Start of Data shown

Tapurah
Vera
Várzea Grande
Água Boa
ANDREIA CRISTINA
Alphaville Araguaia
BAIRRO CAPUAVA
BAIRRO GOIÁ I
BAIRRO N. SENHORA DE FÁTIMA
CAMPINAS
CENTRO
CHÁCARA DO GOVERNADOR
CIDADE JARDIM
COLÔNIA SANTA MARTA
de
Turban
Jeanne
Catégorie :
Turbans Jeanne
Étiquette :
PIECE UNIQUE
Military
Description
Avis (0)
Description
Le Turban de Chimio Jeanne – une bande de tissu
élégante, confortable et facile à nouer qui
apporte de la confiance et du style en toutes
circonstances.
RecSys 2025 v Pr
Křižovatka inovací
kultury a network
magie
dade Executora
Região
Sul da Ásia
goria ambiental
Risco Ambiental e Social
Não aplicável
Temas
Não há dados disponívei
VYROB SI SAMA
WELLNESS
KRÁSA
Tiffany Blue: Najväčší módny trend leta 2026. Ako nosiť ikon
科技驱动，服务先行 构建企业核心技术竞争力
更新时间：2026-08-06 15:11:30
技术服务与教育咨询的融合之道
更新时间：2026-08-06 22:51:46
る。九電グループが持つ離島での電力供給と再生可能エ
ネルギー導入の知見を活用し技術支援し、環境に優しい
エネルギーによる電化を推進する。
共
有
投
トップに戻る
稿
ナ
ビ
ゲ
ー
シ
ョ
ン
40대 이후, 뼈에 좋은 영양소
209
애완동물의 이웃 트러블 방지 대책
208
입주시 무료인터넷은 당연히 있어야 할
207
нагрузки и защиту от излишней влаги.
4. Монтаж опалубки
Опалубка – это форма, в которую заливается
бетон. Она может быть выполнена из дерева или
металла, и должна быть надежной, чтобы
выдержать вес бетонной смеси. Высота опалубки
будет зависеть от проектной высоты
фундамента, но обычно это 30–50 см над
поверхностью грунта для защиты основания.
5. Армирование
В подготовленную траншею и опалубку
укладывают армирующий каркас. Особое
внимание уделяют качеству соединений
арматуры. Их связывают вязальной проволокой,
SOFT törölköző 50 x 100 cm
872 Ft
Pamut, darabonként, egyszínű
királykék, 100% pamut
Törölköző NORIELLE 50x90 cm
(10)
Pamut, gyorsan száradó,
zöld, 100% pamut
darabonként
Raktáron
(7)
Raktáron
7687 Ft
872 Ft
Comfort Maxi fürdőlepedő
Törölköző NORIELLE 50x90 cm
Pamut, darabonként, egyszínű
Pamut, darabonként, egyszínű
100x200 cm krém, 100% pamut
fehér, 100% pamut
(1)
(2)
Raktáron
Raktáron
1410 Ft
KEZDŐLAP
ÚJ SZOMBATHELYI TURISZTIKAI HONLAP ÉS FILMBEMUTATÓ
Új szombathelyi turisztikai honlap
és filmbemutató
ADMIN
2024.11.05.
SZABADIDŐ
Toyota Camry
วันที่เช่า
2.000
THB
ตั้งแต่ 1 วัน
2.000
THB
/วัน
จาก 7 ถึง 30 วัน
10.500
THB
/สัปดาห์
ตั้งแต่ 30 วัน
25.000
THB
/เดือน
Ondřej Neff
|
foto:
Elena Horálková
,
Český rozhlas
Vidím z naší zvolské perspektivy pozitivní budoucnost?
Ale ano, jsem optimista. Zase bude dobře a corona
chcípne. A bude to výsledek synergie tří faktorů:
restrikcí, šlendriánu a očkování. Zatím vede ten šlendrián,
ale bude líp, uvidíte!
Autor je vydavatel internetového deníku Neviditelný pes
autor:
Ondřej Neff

End of Data shown

What needs to be done
Counting only lines that contain "bude", what is the total for the entries above? Give the number alone.

Answer for this exercise
3